It’s hard to believe that July is over—where did the summer go?? After six weeks of fun activities and lively discussions, our summer book clubbers packed up their bookmarks and headed out for their August vacations. When school starts in the fall, they’ll have a toolbox of new strategies for determining character traits, visualizing settings, and identifying the problem and possible solutions in their stories. The next time they’re asked to summarize a story, they can take out the colorful comic strip they created in book club this summer as a reminder for how to visualize the main events.
Book clubs are great ways to develop reading skills, but there are also plenty of ways to practice reading comprehension and fluency with your child:
Buddy Reading: Take turns reading with your child, alternating each page. This will help your child to hear a fluent reader and to practice his or her fluency as well. Additionally, this type of reading provides you with an opportunity to discuss the book by asking questions such as: What was the most important event in this chapter or section? Why do you think the character said or did that? What do you think will happen next? What would you do if you were in this situation?
Reader’s Theater: Create a play using an interesting scene in the book. Each reader can read the dialogue of a different character, practicing reading with expression and fluency. It’s even more fun when each person has to read the parts of multiple characters, creating different voices and speaking styles! This allows students to read the same text multiple times (in order to practice their parts) and practice reading aloud and with meaningful expression. This type of reading will also help to deepen comprehension, as the reader thinks about the feeling and actions of the character to use the appropriate expression while reading.
Listen to Reading: Have your child listen to an audio version of a book while following along with a print version. Listening to a book can be a nice change for children who struggle with reading. This allows them to hear expressive and fluent reading while also exposes them to new and interesting vocabulary. Following along with a text is key to ensure engagement and comprehension. Readers can underline interesting vocabulary or important events while listening.

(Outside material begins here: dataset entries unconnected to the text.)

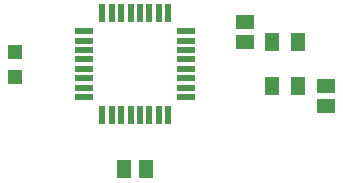
<source format=gbr>
G04 EAGLE Gerber RS-274X export*
G75*
%MOMM*%
%FSLAX34Y34*%
%LPD*%
%INSolderpaste Top*%
%IPPOS*%
%AMOC8*
5,1,8,0,0,1.08239X$1,22.5*%
G01*
%ADD10R,1.500000X1.300000*%
%ADD11R,1.300000X1.600000*%
%ADD12R,1.200000X1.200000*%
%ADD13R,1.500000X0.550000*%
%ADD14R,0.550000X1.500000*%
%ADD15R,1.250000X1.600000*%


D10*
X402590Y218830D03*
X402590Y235830D03*
X334190Y289670D03*
X334190Y272670D03*
D11*
X231800Y165100D03*
X250800Y165100D03*
D12*
X139700Y243500D03*
X139700Y264500D03*
D13*
X284300Y226000D03*
X284300Y234000D03*
X284300Y242000D03*
X284300Y250000D03*
X284300Y258000D03*
X284300Y266000D03*
X284300Y274000D03*
X284300Y282000D03*
D14*
X269300Y297000D03*
X261300Y297000D03*
X253300Y297000D03*
X245300Y297000D03*
X237300Y297000D03*
X229300Y297000D03*
X221300Y297000D03*
X213300Y297000D03*
D13*
X198300Y282000D03*
X198300Y274000D03*
X198300Y266000D03*
X198300Y258000D03*
X198300Y250000D03*
X198300Y242000D03*
X198300Y234000D03*
X198300Y226000D03*
D14*
X213300Y211000D03*
X221300Y211000D03*
X229300Y211000D03*
X237300Y211000D03*
X245300Y211000D03*
X253300Y211000D03*
X261300Y211000D03*
X269300Y211000D03*
D15*
X379300Y235500D03*
X379300Y272500D03*
X357300Y272500D03*
X357300Y235500D03*
M02*

</source>
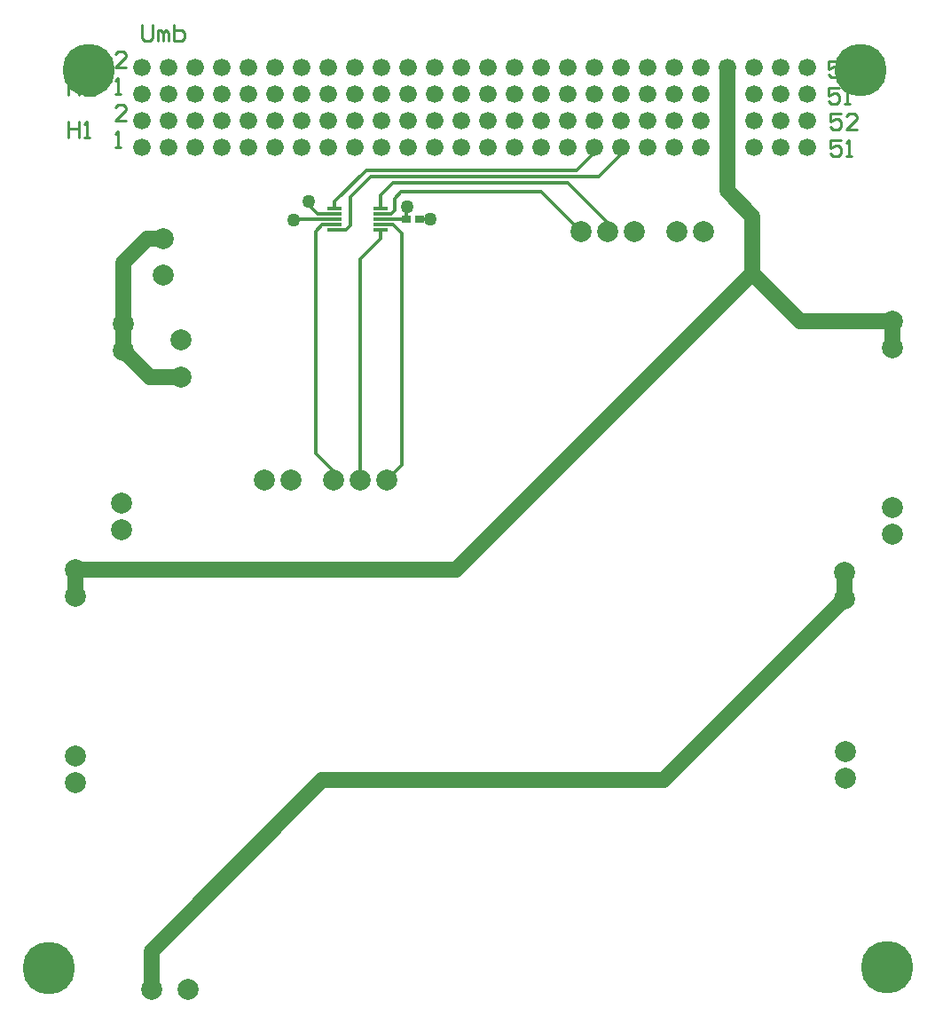
<source format=gtl>
G04 Layer_Physical_Order=1*
G04 Layer_Color=255*
%FSLAX42Y42*%
%MOMM*%
G71*
G01*
G75*
%ADD10R,1.45X0.30*%
%ADD11R,0.90X0.70*%
%ADD12C,1.50*%
%ADD13C,0.33*%
%ADD14C,0.30*%
%ADD15C,0.25*%
%ADD16C,2.00*%
%ADD17C,1.68*%
%ADD18C,1.27*%
%ADD19C,5.00*%
D10*
X3086Y7789D02*
D03*
Y7739D02*
D03*
Y7689D02*
D03*
Y7639D02*
D03*
Y7589D02*
D03*
X3526Y7789D02*
D03*
Y7739D02*
D03*
Y7689D02*
D03*
Y7639D02*
D03*
Y7589D02*
D03*
D11*
X3768Y7691D02*
D03*
X3898D02*
D03*
D12*
X1321Y6187D02*
X1615D01*
X1067Y6441D02*
X1321Y6187D01*
X1067Y6441D02*
Y6695D01*
X1296Y7507D02*
X1446D01*
X1067Y7277D02*
X1296Y7507D01*
X1067Y6695D02*
Y7277D01*
X7950Y4069D02*
Y4323D01*
X610Y4094D02*
Y4348D01*
X4244D02*
X7074Y7178D01*
X610Y4348D02*
X4244D01*
X7074Y7178D02*
X7531Y6721D01*
X7074Y7178D02*
Y7717D01*
X6830Y7960D02*
X7074Y7717D01*
X6830Y7960D02*
Y9136D01*
X6220Y2339D02*
X7950Y4069D01*
X2967Y2339D02*
X6220D01*
X1334Y706D02*
X2967Y2339D01*
X1334Y345D02*
Y706D01*
X8407Y6467D02*
Y6721D01*
X7531D02*
X8407D01*
D13*
X3768Y7691D02*
Y7850D01*
X2697Y7686D02*
X2700Y7689D01*
X2837Y7826D02*
Y7864D01*
Y7826D02*
X2924Y7739D01*
X2903Y7574D02*
X2968Y7639D01*
X2903Y5458D02*
Y7574D01*
Y5458D02*
X3073Y5288D01*
Y5199D02*
Y5288D01*
X5690Y7572D02*
Y7656D01*
X5309Y8037D02*
X5690Y7656D01*
X3645Y8037D02*
X5309D01*
X5814Y8311D02*
Y8374D01*
X5603Y8100D02*
X5814Y8311D01*
X3432Y8100D02*
X5603D01*
X5560Y8329D02*
Y8374D01*
X5390Y8158D02*
X5560Y8329D01*
X3383Y8158D02*
X5390D01*
X5057Y7950D02*
X5436Y7572D01*
X3716Y7950D02*
X5057D01*
X3655Y7889D02*
X3716Y7950D01*
X3655Y7772D02*
Y7889D01*
X3777Y7811D02*
Y7841D01*
X3768Y7850D02*
X3777Y7841D01*
X3526Y7918D02*
X3645Y8037D01*
X3233Y7902D02*
X3432Y8100D01*
X3233Y7630D02*
Y7902D01*
X3192Y7589D02*
X3233Y7630D01*
X3086Y7861D02*
X3383Y8158D01*
X3581Y5199D02*
X3724Y5342D01*
Y7557D01*
X3327Y5199D02*
Y7308D01*
X3526Y7506D01*
X3765Y7689D02*
X3768Y7691D01*
D14*
X2700Y7689D02*
X3086D01*
X2924Y7739D02*
X3086D01*
X2968Y7639D02*
X3086D01*
X3621Y7739D02*
X3655Y7772D01*
X3526Y7739D02*
X3621D01*
X3526Y7789D02*
Y7918D01*
X3086Y7589D02*
X3192D01*
X3086Y7789D02*
Y7861D01*
X3642Y7639D02*
X3724Y7557D01*
X3526Y7639D02*
X3642D01*
X3526Y7506D02*
Y7589D01*
Y7689D02*
X3765D01*
D15*
X7904Y9197D02*
X7802D01*
Y9121D01*
X7853Y9146D01*
X7878D01*
X7904Y9121D01*
Y9070D01*
X7878Y9044D01*
X7827D01*
X7802Y9070D01*
X8056Y9044D02*
X7954D01*
X8056Y9146D01*
Y9171D01*
X8031Y9197D01*
X7980D01*
X7954Y9171D01*
X7904Y8947D02*
X7802D01*
Y8871D01*
X7853Y8896D01*
X7878D01*
X7904Y8871D01*
Y8820D01*
X7878Y8794D01*
X7827D01*
X7802Y8820D01*
X7954Y8794D02*
X8005D01*
X7980D01*
Y8947D01*
X7954Y8921D01*
X7914Y8697D02*
X7812D01*
Y8621D01*
X7863Y8646D01*
X7888D01*
X7914Y8621D01*
Y8570D01*
X7888Y8544D01*
X7837D01*
X7812Y8570D01*
X8066Y8544D02*
X7964D01*
X8066Y8646D01*
Y8671D01*
X8041Y8697D01*
X7990D01*
X7964Y8671D01*
X7914Y8447D02*
X7812D01*
Y8371D01*
X7863Y8396D01*
X7888D01*
X7914Y8371D01*
Y8320D01*
X7888Y8294D01*
X7837D01*
X7812Y8320D01*
X7964Y8294D02*
X8015D01*
X7990D01*
Y8447D01*
X7964Y8421D01*
X1090Y9136D02*
X988D01*
X1090Y9238D01*
Y9263D01*
X1064Y9289D01*
X1013D01*
X988Y9263D01*
Y8882D02*
X1039D01*
X1013D01*
Y9035D01*
X988Y9009D01*
X1090Y8628D02*
X988D01*
X1090Y8730D01*
Y8755D01*
X1064Y8781D01*
X1013D01*
X988Y8755D01*
Y8374D02*
X1039D01*
X1013D01*
Y8527D01*
X988Y8501D01*
X542Y9027D02*
Y8874D01*
Y8951D01*
X644D01*
Y9027D01*
Y8874D01*
X796D02*
X694D01*
X796Y8976D01*
Y9001D01*
X771Y9027D01*
X720D01*
X694Y9001D01*
X542Y8627D02*
Y8474D01*
Y8551D01*
X644D01*
Y8627D01*
Y8474D01*
X694D02*
X745D01*
X720D01*
Y8627D01*
X694Y8601D01*
X1242Y9543D02*
Y9416D01*
X1267Y9390D01*
X1318D01*
X1344Y9416D01*
Y9543D01*
X1394Y9390D02*
Y9492D01*
X1420D01*
X1445Y9467D01*
Y9390D01*
Y9467D01*
X1471Y9492D01*
X1496Y9467D01*
Y9390D01*
X1547Y9543D02*
Y9390D01*
X1623D01*
X1648Y9416D01*
Y9441D01*
Y9467D01*
X1623Y9492D01*
X1547D01*
D16*
X5436Y7572D02*
D03*
X5690D02*
D03*
X5944D02*
D03*
X6350D02*
D03*
X8407Y6721D02*
D03*
Y6467D02*
D03*
Y4943D02*
D03*
Y4689D02*
D03*
X1067Y6441D02*
D03*
X1054Y4727D02*
D03*
Y4981D02*
D03*
X1067Y6695D02*
D03*
X6604Y7572D02*
D03*
X1446Y7507D02*
D03*
Y7157D02*
D03*
X3581Y5199D02*
D03*
X3327D02*
D03*
X3073D02*
D03*
X2667D02*
D03*
X610Y4348D02*
D03*
Y4094D02*
D03*
Y2570D02*
D03*
Y2316D02*
D03*
X7950Y4069D02*
D03*
X7963Y2355D02*
D03*
Y2609D02*
D03*
X7950Y4323D02*
D03*
X2413Y5199D02*
D03*
X1615Y6537D02*
D03*
Y6187D02*
D03*
X1334Y345D02*
D03*
X1684D02*
D03*
D17*
X6830Y9136D02*
D03*
X1750Y8374D02*
D03*
Y8628D02*
D03*
Y8882D02*
D03*
Y9136D02*
D03*
X3782Y8374D02*
D03*
Y8628D02*
D03*
X7592Y8882D02*
D03*
Y9136D02*
D03*
Y8374D02*
D03*
Y8628D02*
D03*
X7338Y8882D02*
D03*
Y9136D02*
D03*
Y8374D02*
D03*
Y8628D02*
D03*
X7084Y8882D02*
D03*
Y9136D02*
D03*
Y8374D02*
D03*
Y8628D02*
D03*
X6576Y8882D02*
D03*
Y9136D02*
D03*
Y8374D02*
D03*
Y8628D02*
D03*
X6322Y8882D02*
D03*
Y9136D02*
D03*
Y8374D02*
D03*
Y8628D02*
D03*
X6068Y8882D02*
D03*
Y9136D02*
D03*
Y8374D02*
D03*
Y8628D02*
D03*
X5814Y8882D02*
D03*
Y9136D02*
D03*
Y8374D02*
D03*
Y8628D02*
D03*
X5560Y8882D02*
D03*
Y9136D02*
D03*
Y8374D02*
D03*
Y8628D02*
D03*
X5306Y8882D02*
D03*
Y9136D02*
D03*
Y8374D02*
D03*
Y8628D02*
D03*
X5052Y8882D02*
D03*
Y9136D02*
D03*
Y8374D02*
D03*
Y8628D02*
D03*
X4798Y8882D02*
D03*
Y9136D02*
D03*
Y8374D02*
D03*
Y8628D02*
D03*
X4544Y8882D02*
D03*
Y9136D02*
D03*
Y8374D02*
D03*
Y8628D02*
D03*
X4290Y8882D02*
D03*
Y9136D02*
D03*
Y8374D02*
D03*
Y8628D02*
D03*
X4036Y8882D02*
D03*
Y9136D02*
D03*
Y8374D02*
D03*
Y8628D02*
D03*
X3782Y8882D02*
D03*
Y9136D02*
D03*
X3528Y8374D02*
D03*
Y8882D02*
D03*
Y9136D02*
D03*
X3274Y8374D02*
D03*
Y8628D02*
D03*
Y8882D02*
D03*
Y9136D02*
D03*
X3020Y8374D02*
D03*
Y8628D02*
D03*
Y8882D02*
D03*
Y9136D02*
D03*
X2766Y8374D02*
D03*
Y8628D02*
D03*
Y8882D02*
D03*
Y9136D02*
D03*
X2512Y8374D02*
D03*
Y8628D02*
D03*
Y8882D02*
D03*
Y9136D02*
D03*
X2258Y8374D02*
D03*
Y8628D02*
D03*
Y8882D02*
D03*
Y9136D02*
D03*
X2004Y8374D02*
D03*
Y8628D02*
D03*
Y8882D02*
D03*
Y9136D02*
D03*
X1496Y8374D02*
D03*
Y8628D02*
D03*
Y8882D02*
D03*
Y9136D02*
D03*
X1242Y8374D02*
D03*
Y8628D02*
D03*
Y8882D02*
D03*
Y9136D02*
D03*
X3528Y8628D02*
D03*
D18*
X3993Y7694D02*
D03*
X2697Y7686D02*
D03*
X2837Y7864D02*
D03*
X3777Y7811D02*
D03*
D19*
X353Y548D02*
D03*
X8355Y550D02*
D03*
X8103Y9118D02*
D03*
X733D02*
D03*
M02*

</source>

When your child is reading on his own, it is important that he chooses a book that is “just right.” Reading a book that is too hard can be frustrating for children and can perpetuate the feeling of “reading is too hard.” To determine if a book is “just right” have your child pick a book that seems interesting to him.
Then, ask the following questions:
- Ask your child to read the second page in the book aloud.
- Have him hold up 5 fingers and each time he comes to a word that he must sound out or that he does not know, he should put a finger down.
- At the end of the page, if all 5 fingers are down, then the book is too difficult for this reader.
- If 3 or 4 fingers are down, then ask your child to read the next page or two.
- Then, check for comprehension by asking him to summarize what he read.
Whether alone, out loud or listening to a digital version, the most important thing to remember is that children improve their reading skills by spending time reading appropriate books. This is the number one factor in improving fluency, expression and comprehension!